Let’s not mince words. President Obama’s nearly $4 trillion, big-spending budget is dead on arrival.
No president in the history of our country has called for more spending or for taking on greater debt. His plan would result in a monstrous $744 billion budget deficit in 2014. It projects the national debt would grow to an unprecedented $25 trillion over the next decade from today’s $16.8 trillion. That will further threaten the government’s shaky solvency and undermine our economic future.
Despite a weak economy that grew by only 0.6 percent in the fourth quarter of 2012, and the snail’s-pace job growth that slowed sharply last month, his budget calls for nearly $700 billion in new taxes on businesses, investors and households in the highest tax brackets. Even smokers would have to pay nearly $1 more for a pack of cigarettes.
If you thought Mr. Obama’s class warfare stopped with his 2012 re-election campaign, think again. In addition to tax increases on just about anything that moves, he wants to impose a new minimum tax rate of 30 percent on people who make more than $1 million a year.
Brace yourself, because he says he’s not budging this time from his demand for higher tax rates. Any budget deal later this year, he said Wednesday in the White House Rose Garden, must raise new tax revenue from “the wealthiest individuals and biggest corporations.”

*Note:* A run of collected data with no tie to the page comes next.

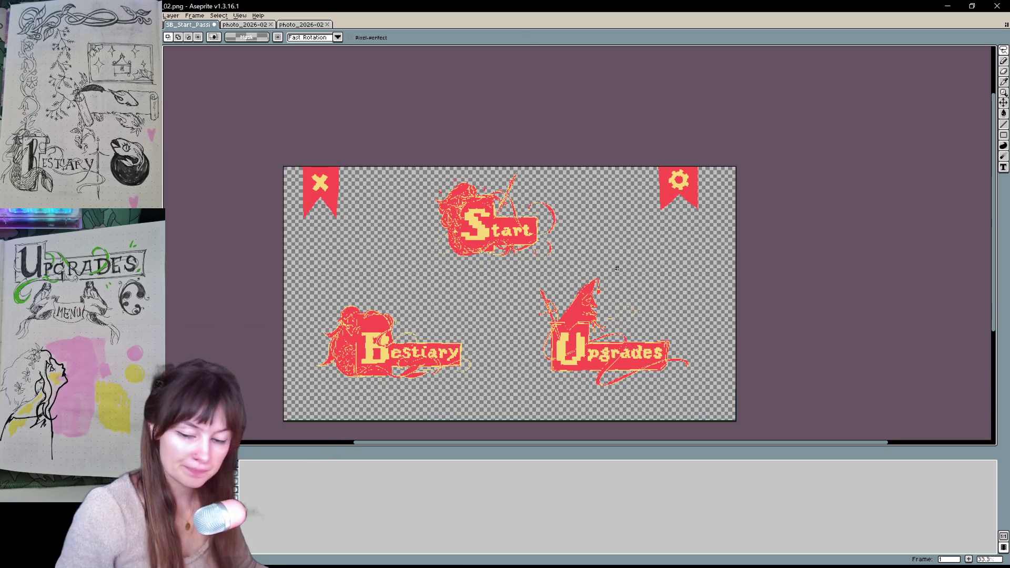
{"action": "key", "text": "ctrl+s"}
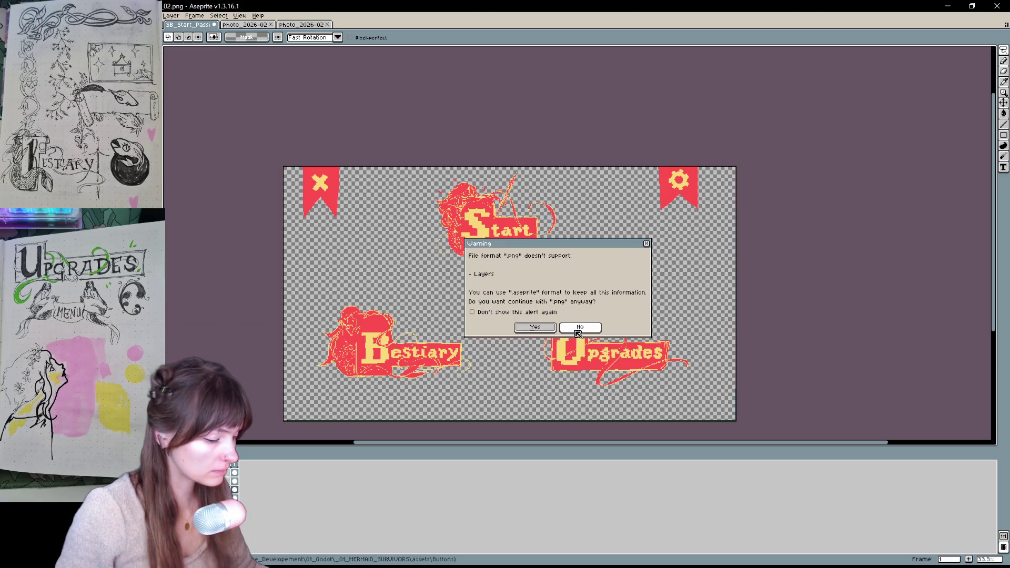
{"action": "left_click", "coordinate": [576, 329]}
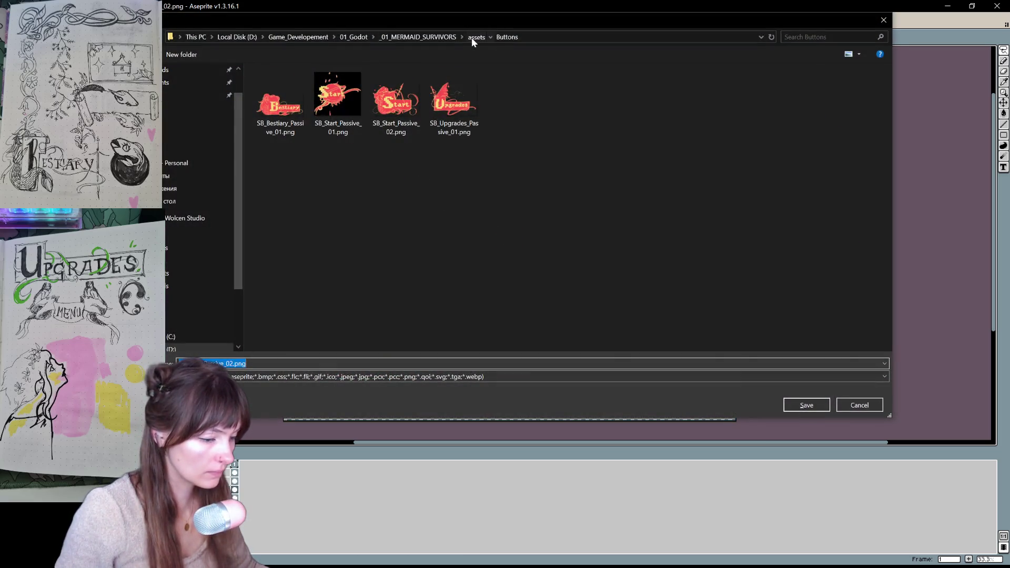
{"action": "left_click", "coordinate": [472, 37]}
{"action": "scroll", "coordinate": [658, 229], "scroll_direction": "down", "scroll_amount": 5}
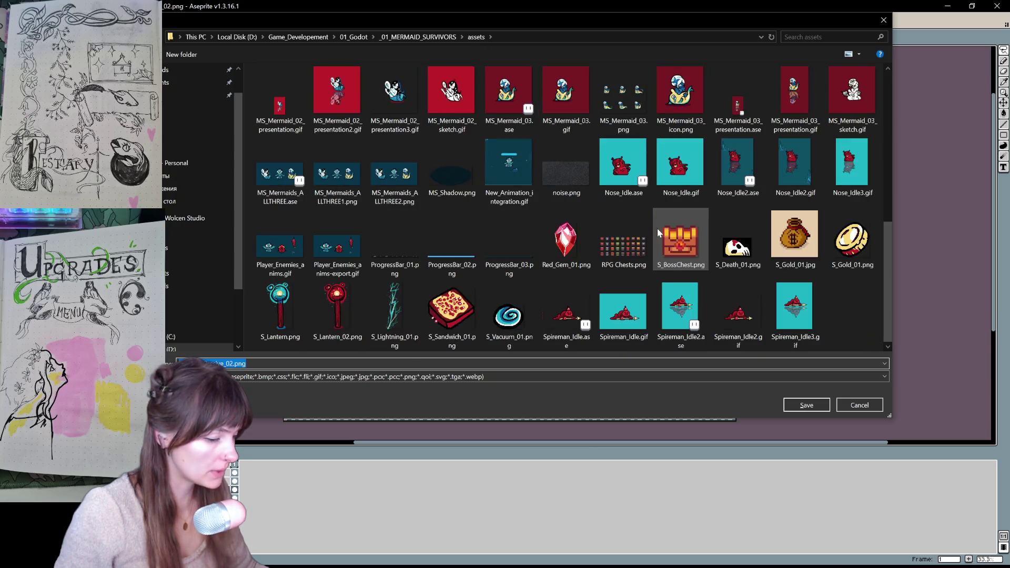
{"action": "scroll", "coordinate": [657, 229], "scroll_direction": "up", "scroll_amount": 2}
{"action": "scroll", "coordinate": [658, 229], "scroll_direction": "up", "scroll_amount": 2}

That’s on top of the $600 billion he has previously approved in higher income-tax rates on Americans earning more than $400,000 a year. In the space of two years, he is squeezing $1.3 trillion more out of a very sluggish, overtaxed, underinvested economy when millions of struggling employers are hiring less and too many Americans cannot find full-time jobs.
This is an economy that cries out for bold, new initiatives to boost venture-capital investment for business expansion and new startups to put people back to work. Mr. Obama’s budget doesn’t offer one substantive initiative that would do this.
Instead, he wants hundreds of billions in more spending at least $300 billion more just for additional public works jobs on top of the nearly $800 billion he poured into similar projects in 2009. That spending had little lasting impact on the economy or the real unemployment rate, estimated to be nearly 14 percent if you add part-timers who need full-time jobs and discouraged adults who stopped looking for work.
His budget plan is filled with additional new spending for a laundry list of initiatives he spelled out in his expensive State of the Union address, including a major $77 billion expansion of preschool education.
There’s more money for his green-energy boondoggles that have led to embarrassing bankruptcies and relatively few jobs. There’s $100 billion for roads and railways, $1 billion for 15 new federal institutes to teach innovation to manufacturers, and $8 billion for community colleges to help students obtain jobs. The spending list is seemingly endless.
Ask economists what is driving the government’s higher deficits besides entitlements and discretionary spending and they’ll point to weak economic growth and the high unemployment rates that have squeezed government tax revenues. Mr. Obama’s anti-job-growth budget is Exhibit A in both cases.
The budget also calls for modest cuts in Social Security benefits by curbing the way annual cost-of-living increases are measured. There is no way, though, that Democrats will vote for slowing down the growth in entitlements.
When Mr. Obama took office, he promised to cut the deficit in half by the end of his first term. He’s never come close. His record-shattering deficits since he took office: $1.4 trillion in 2009; $1.3 trillion in 2010; $1.3 trillion in 2011; and $1.2 trillion in 2012, according to the nonpartisan Congressional Budget Office.
Unprecedented federal spending levels, far in excess of the government’s income, are also fattening the publicly held debt as a percentage of the U.S. economy. In 2010, that debt rose to more than 50 percent of the economy.
Under Mr. Obama’s budget it would get worse a lot worse. According to CBO, the ballooning debt will be 87.4 percent of the economy by 2021 if steps are not taken to slow the rate of spending and strengthen the economy.